NBC will air Tom Brokaw’s illegal immigration documentary tonight at 8 eastern. “Brokaw notes the ‘passionate debate’engendered by ‘the waves of illegal immigrants, the undocumented workers who are pouring across the border from Mexico, Central and South America.’ Undocumented or not, many are extremely hard workers, indeed, or so local businessmen say. ‘These people work their butts off,’ marvels a construction company boss. He says they eagerly accept jobs that ‘Americans don't want,’ even at a fairly respectable $14 an hour or more,” the Washington Post TV critic writes.
“Counting on the support of the new Democratic majority in Congress, Democratic lawmakers and their Republican allies are working on measures that could place millions of illegal immigrants on a more direct path to citizenship than would a bill that the Senate passed in the spring,” the New York Times reported. “The lawmakers are considering abandoning a requirement in the Senate bill that would compel several million illegal immigrants to leave the United States before becoming eligible to apply for citizenship.”

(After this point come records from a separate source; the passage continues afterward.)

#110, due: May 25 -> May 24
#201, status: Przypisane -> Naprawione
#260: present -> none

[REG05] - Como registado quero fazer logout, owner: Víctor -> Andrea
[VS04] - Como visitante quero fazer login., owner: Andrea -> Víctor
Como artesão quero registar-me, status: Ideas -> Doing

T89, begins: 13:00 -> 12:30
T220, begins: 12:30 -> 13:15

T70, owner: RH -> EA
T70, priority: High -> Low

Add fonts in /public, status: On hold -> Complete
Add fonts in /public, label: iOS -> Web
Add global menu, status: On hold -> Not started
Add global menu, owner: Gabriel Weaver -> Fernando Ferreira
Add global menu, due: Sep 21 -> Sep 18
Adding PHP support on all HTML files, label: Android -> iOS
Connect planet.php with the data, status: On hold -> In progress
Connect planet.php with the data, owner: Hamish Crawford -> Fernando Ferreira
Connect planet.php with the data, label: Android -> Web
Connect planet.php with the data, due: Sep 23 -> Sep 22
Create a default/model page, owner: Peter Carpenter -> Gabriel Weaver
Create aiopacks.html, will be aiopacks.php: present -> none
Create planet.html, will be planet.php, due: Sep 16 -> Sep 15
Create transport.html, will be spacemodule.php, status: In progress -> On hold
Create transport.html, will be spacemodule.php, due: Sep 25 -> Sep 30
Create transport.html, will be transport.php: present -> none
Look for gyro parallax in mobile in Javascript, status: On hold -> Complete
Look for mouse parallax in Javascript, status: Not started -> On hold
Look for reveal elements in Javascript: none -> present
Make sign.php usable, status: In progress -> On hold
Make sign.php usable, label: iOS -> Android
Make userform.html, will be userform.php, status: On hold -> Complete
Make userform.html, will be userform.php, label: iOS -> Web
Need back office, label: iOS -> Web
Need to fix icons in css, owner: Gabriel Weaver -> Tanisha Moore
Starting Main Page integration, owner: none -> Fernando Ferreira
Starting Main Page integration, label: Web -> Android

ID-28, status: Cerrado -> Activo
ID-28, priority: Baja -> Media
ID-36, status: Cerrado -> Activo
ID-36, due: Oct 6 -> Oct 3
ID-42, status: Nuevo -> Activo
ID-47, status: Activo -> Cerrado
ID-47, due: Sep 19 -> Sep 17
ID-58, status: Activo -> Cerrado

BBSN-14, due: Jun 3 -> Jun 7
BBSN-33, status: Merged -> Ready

Illegal Workers Face “Climate of Fear,” May Actually Be Deported
"Throughout the region, farm hands have simply disappeared by twos and threes, picked up on a Sunday as they went to church or to the laundry. Whole families have gone into hiding, like the couple who spent the night with their child in a plastic calf hutch. As record-setting enforcement of immigration laws upends old, unspoken arrangements, a new climate of fear is sweeping through the rural communities of western and central New York,” says the New York Times. “In small towns divided over immigration, they fear that speaking out — or a disgruntled neighbor’s call to the authorities — could make them targets of the next raid and raise the threat of criminal prosecution. Here where agriculture is the mainstay of a depressed economy, the mainstay of agriculture is largely illegal immigrant labor from Mexico. Now, more aggressive enforcement has disrupted a system of official winks, nods and paperwork that for years protected farmers from ‘knowingly’ hiring the illegal immigrants who make up most of their work force.”